Riporta ogni riga delle voci che contiene la stringa "visualSharp", distinguendo tra maiuscole e minuscole.

* [Dati forniti]
--------------------

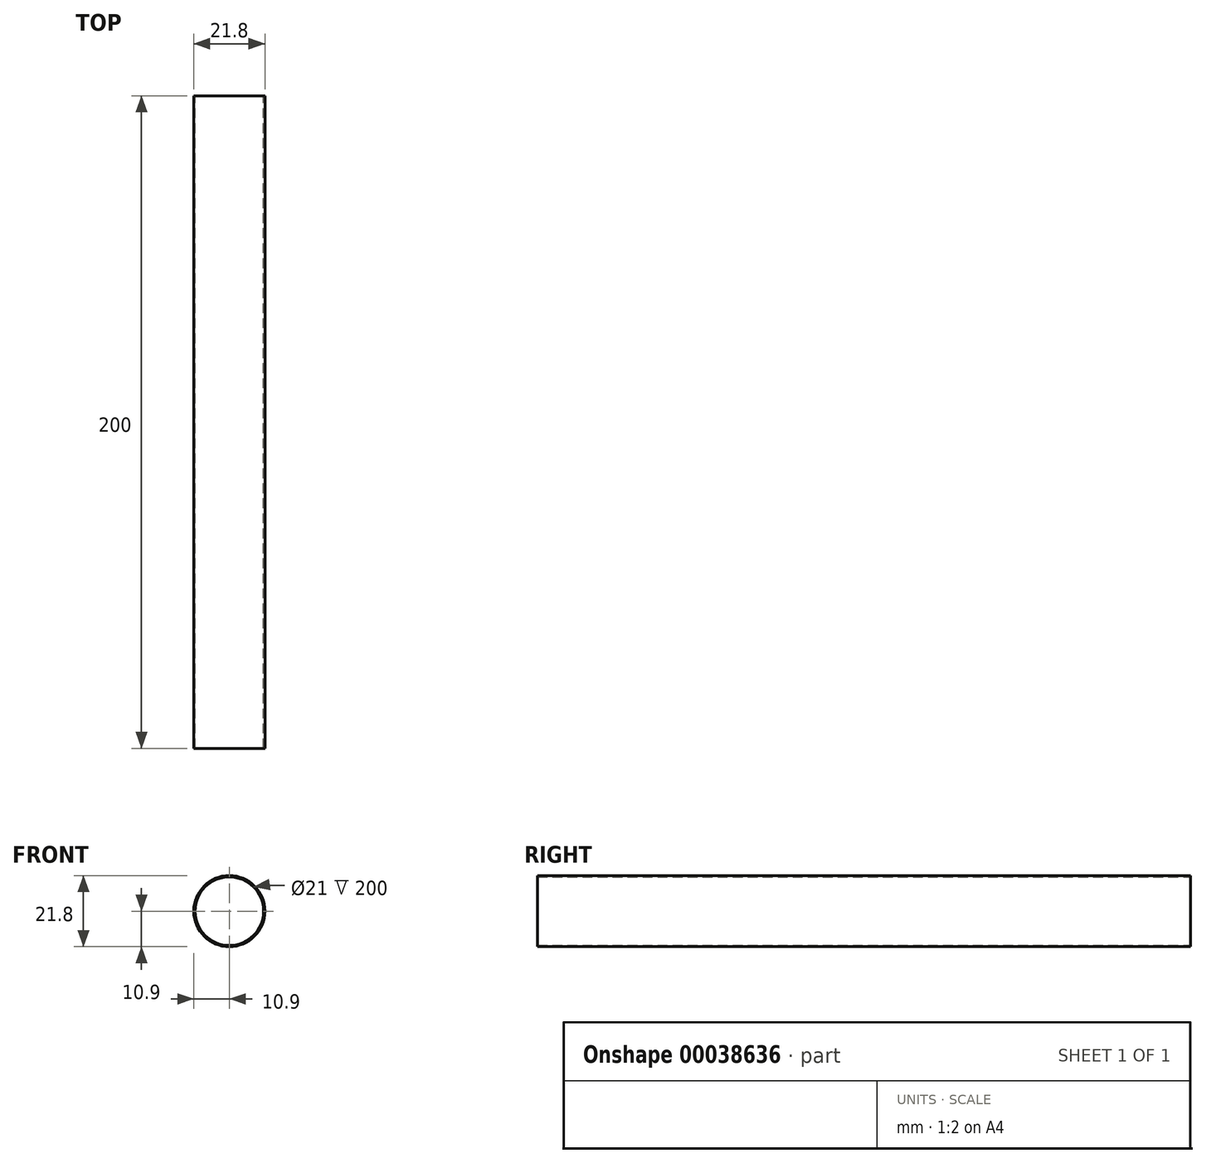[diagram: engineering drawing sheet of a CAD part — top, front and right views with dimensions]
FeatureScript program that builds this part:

--------------------

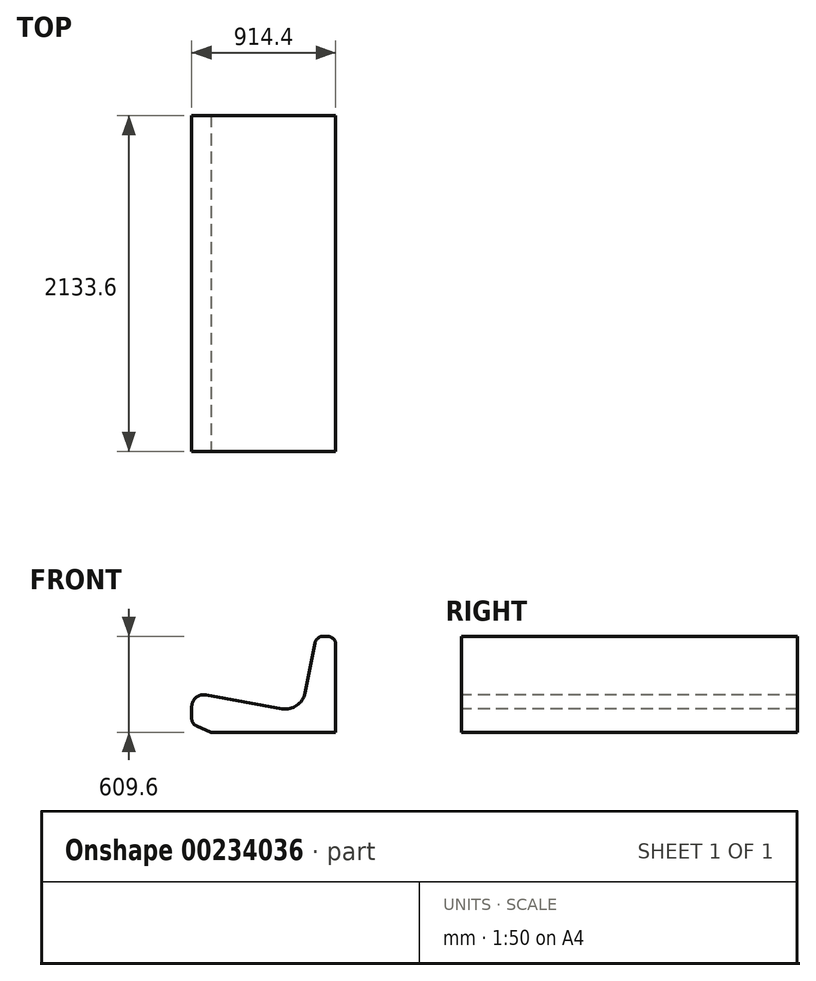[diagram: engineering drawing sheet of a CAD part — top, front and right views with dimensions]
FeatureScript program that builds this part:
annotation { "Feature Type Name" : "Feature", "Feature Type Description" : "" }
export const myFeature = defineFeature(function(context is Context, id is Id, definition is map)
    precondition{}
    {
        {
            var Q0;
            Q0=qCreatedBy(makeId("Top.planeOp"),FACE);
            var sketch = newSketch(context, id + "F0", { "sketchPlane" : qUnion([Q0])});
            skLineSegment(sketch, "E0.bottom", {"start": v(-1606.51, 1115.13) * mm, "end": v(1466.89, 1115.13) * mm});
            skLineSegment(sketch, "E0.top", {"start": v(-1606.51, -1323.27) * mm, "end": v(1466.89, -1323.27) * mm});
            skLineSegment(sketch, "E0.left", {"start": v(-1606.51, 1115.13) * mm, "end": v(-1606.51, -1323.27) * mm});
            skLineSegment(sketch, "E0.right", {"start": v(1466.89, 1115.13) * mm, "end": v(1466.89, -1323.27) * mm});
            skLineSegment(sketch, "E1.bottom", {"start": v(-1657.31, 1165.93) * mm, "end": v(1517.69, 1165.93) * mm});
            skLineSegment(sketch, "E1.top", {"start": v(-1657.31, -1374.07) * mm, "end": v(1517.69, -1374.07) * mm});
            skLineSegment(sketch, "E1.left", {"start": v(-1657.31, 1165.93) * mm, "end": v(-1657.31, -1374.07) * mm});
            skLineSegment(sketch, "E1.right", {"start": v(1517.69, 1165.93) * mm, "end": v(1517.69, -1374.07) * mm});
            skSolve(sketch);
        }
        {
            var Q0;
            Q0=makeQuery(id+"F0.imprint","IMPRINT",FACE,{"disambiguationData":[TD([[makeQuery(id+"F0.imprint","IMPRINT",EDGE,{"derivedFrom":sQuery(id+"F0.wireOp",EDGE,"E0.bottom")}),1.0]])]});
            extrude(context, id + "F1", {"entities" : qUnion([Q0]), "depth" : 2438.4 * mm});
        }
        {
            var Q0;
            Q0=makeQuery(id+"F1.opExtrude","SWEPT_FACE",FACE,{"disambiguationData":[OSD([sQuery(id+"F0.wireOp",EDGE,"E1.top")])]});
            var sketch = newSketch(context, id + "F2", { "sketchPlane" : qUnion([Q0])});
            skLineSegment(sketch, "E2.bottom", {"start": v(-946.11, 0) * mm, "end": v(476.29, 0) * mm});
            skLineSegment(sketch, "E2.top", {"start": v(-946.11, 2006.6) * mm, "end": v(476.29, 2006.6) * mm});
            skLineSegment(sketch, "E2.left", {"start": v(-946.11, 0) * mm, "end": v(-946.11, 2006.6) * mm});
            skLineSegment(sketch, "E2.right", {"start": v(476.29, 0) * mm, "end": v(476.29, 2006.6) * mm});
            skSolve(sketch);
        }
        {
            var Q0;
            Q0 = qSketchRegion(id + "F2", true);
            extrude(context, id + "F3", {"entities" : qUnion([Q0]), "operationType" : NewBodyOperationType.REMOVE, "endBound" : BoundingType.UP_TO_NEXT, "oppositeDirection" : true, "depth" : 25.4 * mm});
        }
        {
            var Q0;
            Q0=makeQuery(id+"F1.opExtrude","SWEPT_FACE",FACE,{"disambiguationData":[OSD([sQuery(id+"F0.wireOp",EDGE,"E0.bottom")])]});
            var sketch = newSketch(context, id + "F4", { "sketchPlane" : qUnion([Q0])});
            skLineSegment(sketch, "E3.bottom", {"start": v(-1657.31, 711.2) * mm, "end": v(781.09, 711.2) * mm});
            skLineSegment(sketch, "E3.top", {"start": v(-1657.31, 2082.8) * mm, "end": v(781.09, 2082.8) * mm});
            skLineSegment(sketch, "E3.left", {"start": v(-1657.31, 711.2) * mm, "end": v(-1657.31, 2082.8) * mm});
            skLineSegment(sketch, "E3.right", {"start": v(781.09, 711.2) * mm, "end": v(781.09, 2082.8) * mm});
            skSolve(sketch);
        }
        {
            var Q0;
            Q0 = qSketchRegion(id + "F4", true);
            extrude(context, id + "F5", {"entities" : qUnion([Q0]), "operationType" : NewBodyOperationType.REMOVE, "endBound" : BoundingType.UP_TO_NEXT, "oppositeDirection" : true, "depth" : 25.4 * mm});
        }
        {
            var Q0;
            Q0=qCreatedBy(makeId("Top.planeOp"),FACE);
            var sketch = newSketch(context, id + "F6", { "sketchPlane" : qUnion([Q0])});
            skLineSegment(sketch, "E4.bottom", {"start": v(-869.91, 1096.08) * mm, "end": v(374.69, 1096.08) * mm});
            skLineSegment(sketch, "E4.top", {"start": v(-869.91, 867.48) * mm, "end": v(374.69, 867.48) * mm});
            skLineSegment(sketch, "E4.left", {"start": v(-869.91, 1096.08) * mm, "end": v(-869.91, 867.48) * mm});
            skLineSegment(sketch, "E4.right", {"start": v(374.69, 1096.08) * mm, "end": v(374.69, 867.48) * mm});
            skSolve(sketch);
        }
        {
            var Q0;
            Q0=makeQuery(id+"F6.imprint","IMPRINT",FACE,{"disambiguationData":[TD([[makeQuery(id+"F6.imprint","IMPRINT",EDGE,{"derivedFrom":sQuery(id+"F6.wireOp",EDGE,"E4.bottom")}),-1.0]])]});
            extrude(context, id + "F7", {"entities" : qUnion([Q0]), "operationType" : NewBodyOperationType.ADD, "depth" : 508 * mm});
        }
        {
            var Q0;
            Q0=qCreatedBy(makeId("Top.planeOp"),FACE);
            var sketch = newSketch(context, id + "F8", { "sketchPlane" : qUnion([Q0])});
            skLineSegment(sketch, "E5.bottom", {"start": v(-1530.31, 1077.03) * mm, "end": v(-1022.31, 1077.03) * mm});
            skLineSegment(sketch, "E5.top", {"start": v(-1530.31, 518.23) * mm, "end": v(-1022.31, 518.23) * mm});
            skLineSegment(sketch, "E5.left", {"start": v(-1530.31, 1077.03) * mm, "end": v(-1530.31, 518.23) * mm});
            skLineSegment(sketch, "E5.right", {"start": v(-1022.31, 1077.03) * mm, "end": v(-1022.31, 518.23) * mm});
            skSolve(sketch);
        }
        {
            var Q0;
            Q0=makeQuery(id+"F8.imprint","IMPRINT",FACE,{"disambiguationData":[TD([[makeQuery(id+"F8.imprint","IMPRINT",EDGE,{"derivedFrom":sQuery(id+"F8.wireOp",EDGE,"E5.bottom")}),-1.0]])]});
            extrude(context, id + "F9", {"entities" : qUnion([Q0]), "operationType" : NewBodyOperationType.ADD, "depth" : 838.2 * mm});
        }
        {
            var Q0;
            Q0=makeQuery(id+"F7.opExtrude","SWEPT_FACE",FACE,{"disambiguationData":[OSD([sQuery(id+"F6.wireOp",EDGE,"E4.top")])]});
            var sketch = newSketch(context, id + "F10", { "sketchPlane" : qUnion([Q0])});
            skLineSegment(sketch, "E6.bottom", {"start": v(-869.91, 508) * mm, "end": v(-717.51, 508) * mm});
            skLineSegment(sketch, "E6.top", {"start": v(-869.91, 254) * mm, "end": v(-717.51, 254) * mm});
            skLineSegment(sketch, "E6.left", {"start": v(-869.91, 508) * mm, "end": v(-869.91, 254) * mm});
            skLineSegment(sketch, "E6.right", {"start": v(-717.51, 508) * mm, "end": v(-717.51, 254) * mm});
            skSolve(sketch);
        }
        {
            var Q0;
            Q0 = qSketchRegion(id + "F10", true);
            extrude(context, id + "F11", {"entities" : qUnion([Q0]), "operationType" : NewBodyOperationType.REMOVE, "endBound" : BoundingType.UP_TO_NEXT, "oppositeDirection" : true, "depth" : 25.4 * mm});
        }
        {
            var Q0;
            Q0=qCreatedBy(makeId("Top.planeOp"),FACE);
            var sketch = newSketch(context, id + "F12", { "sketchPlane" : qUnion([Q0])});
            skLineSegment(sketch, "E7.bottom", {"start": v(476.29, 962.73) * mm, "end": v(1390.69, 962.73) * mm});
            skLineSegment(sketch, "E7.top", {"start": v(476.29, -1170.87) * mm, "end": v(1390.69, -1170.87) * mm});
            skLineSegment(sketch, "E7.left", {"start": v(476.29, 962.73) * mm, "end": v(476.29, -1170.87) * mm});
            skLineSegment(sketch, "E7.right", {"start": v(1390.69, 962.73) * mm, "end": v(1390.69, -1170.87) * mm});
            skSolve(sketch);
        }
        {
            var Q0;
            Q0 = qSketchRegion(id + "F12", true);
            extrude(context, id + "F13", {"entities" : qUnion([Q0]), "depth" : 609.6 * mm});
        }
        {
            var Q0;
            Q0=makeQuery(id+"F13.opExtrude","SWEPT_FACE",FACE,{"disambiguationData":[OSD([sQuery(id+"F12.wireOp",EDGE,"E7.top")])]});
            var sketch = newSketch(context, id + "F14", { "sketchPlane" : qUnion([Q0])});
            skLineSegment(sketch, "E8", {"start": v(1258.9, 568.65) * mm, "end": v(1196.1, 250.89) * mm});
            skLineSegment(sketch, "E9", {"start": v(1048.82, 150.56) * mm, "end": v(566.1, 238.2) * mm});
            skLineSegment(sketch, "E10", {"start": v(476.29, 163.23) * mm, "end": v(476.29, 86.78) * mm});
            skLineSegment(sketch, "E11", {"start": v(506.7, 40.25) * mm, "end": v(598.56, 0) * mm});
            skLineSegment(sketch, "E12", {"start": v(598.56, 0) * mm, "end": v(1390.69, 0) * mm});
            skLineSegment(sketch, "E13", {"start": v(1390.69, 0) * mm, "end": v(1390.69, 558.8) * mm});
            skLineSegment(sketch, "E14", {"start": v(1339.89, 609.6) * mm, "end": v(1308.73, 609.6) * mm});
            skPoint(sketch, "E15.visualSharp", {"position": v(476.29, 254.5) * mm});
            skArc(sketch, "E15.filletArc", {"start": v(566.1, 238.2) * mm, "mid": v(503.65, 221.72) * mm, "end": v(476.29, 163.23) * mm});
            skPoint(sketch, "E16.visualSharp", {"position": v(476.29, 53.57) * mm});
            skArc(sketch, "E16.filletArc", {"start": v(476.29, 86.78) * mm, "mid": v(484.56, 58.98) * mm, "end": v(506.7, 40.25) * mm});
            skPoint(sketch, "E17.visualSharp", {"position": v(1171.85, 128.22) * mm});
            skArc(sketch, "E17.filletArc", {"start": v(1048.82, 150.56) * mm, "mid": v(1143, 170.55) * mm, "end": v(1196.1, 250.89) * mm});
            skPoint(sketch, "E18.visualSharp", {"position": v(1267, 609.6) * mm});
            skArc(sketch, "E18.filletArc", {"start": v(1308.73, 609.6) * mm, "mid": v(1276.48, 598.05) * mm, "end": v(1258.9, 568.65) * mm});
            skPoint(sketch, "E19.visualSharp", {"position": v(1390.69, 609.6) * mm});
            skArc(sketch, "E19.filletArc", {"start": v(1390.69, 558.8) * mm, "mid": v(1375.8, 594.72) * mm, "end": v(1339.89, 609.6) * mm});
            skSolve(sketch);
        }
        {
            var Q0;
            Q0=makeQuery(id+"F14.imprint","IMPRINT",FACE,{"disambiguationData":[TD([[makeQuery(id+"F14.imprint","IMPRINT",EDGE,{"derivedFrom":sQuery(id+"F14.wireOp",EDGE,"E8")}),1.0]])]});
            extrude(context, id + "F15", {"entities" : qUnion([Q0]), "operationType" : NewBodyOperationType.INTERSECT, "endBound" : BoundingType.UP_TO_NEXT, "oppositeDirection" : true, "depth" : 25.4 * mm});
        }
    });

--------------------

* [Risposta]
            skPoint(sketch, "E15.visualSharp", {"position": v(476.29, 254.5) * mm});
            skPoint(sketch, "E16.visualSharp", {"position": v(476.29, 53.57) * mm});
            skPoint(sketch, "E17.visualSharp", {"position": v(1171.85, 128.22) * mm});
            skPoint(sketch, "E18.visualSharp", {"position": v(1267, 609.6) * mm});
            skPoint(sketch, "E19.visualSharp", {"position": v(1390.69, 609.6) * mm});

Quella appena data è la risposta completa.